顧知知滿腔委屈,忍著眼淚,終于受不了委屈,直接哭了起來。
程意自然而然的就直接心軟了,剩下的半個教室里也沒有讓她打掃。
宋時韻墊了墊腳,發現還是擦不到教室黑板的最高部分,悠悠的嘆了口氣。
果然,還是自己長得太矮了。
裴宴把一,二組掃完了之后,又用拖把拖完。
直接上了講臺,用自己的手握住了宋時韻的手,這樣看起來就像是把宋時韻半圈在懷里似的。
站在講臺下的兩個人,看著酸死了。
“這就是你要擦黑板,你擦的干凈嗎”裴宴這句話是故作親密,直接貼在宋時韻的耳垂邊講的。
宋時韻臉紅,抬手掐了一下裴宴的腰,然后自己匆忙的跑到了講臺下,平復了一下自己的心跳。
“要你管啊。”宋時韻氣呼呼的扔下了抹布,半響又拿著抹布去了講臺上。
把講臺擦的干干凈凈的。
兩個人最后自然是一起回家的,順便把另外兩個人氣的要死。
“你說我下回用什么麻袋裝好,把他們兩個打一頓。”
“不要那么暴力。”
“我來解決。”裴宴聲音滿滿的都是寵溺,順便在放學的路上給宋時韻買了一杯她最喜歡的草莓奶茶。
宋時韻也不知道裴宴是個怎么樣的解決法,雖然裴宴平時穿的都是比較平常的款式,但是它處處都透著金貴和優雅。
“你家是不是有礦啊”宋時韻歪頭,笑著問裴宴。
“算是吧。”
“就是做生意的而已。”裴宴語氣平平淡淡,似乎是在說今天的天氣很好。
京都裴家算是歷史悠久的豪門了,幾代人傳下來財富就無可計量,更何況在豪門圈里也極為的有地位,想巴結他們家的數不數勝數。
但是,裴家的繼承人卻是他們圈子里的一個謎,一直都沒有露面,但是卻管著他們家族大大小小的事物。

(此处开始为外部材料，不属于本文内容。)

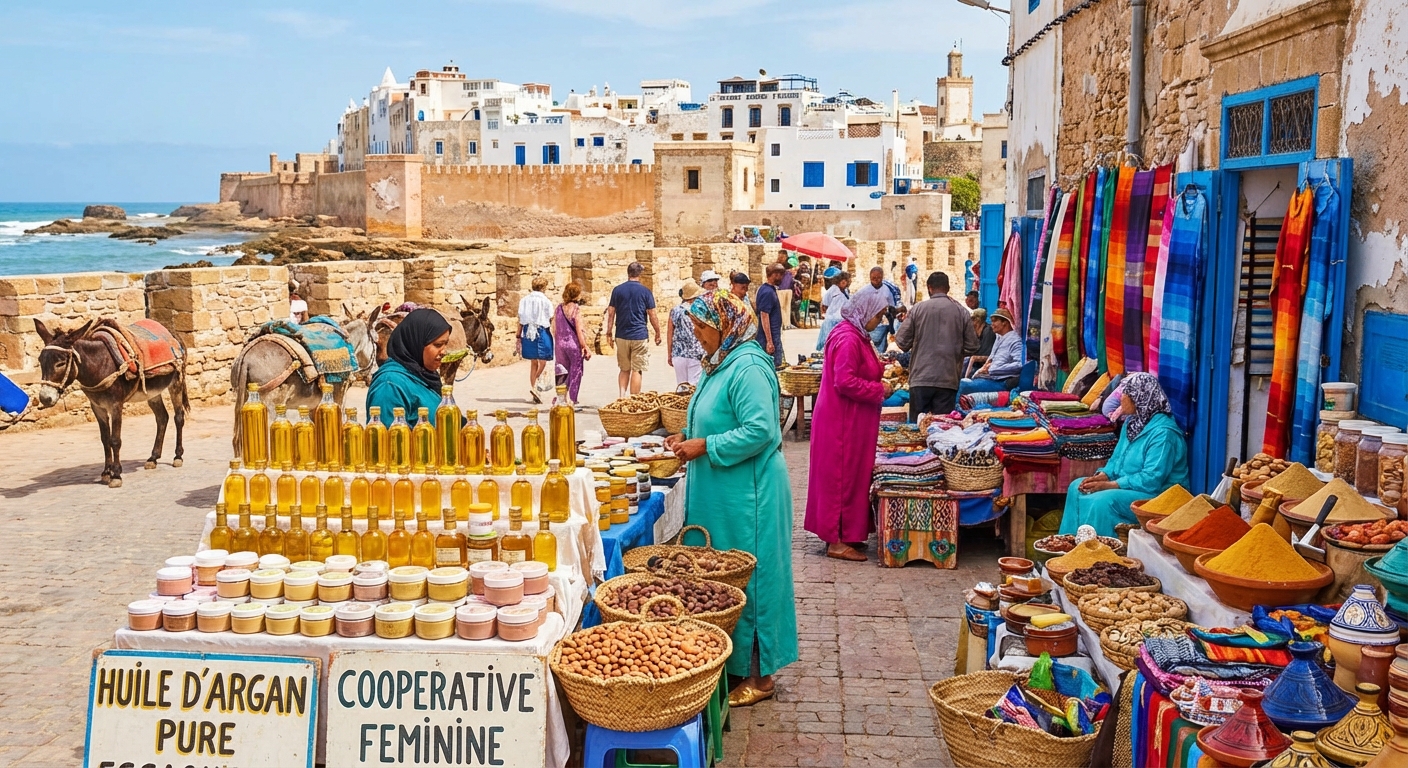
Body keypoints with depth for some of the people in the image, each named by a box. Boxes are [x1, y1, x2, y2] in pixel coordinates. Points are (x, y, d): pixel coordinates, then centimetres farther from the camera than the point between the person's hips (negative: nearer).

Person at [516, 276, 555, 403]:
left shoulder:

又因為這位繼承人長得是逆天的顏值,追他的更是排到了全國各地,也無人不知,無人不曉,但是在那之后,裴家就特意封鎖了關于繼承人的消息。
這也就是裴宴說的,也就是小小的做了個生意而已,別人反爾賽都不敢這么凡的。
“行吧。”宋時韻無奈的聳了聳肩,又看了一眼裴宴的氣質容貌,覺得他也不是個一般人。
夜幕降臨之后,月光便如銀紗籠罩下來,兩個人總算是牽著手,到達了各自的家門口。
最后,裴宴扯住了宋時韻的手。
宋時韻轉頭詢問裴宴,完全沒有意識到現在應該做什么。
“有什么事嗎我還要回家寫作業了。”
“總有比寫作業更重要的事。”
“比如說今晚的月光,還有可愛的你。”
“更別提春風十萬里。”
“還有,晚安吻。”
裴宴低頭,在宋時韻額頭上印上一個淺淺的吻,才放宋時韻走。
“最最喜歡你了。”宋時韻笑顏如花,背著書包跑到了客廳,又跑到了自己的臥室里。
這也不是第一次親了,為什么她對于裴宴似乎也在上癮呢。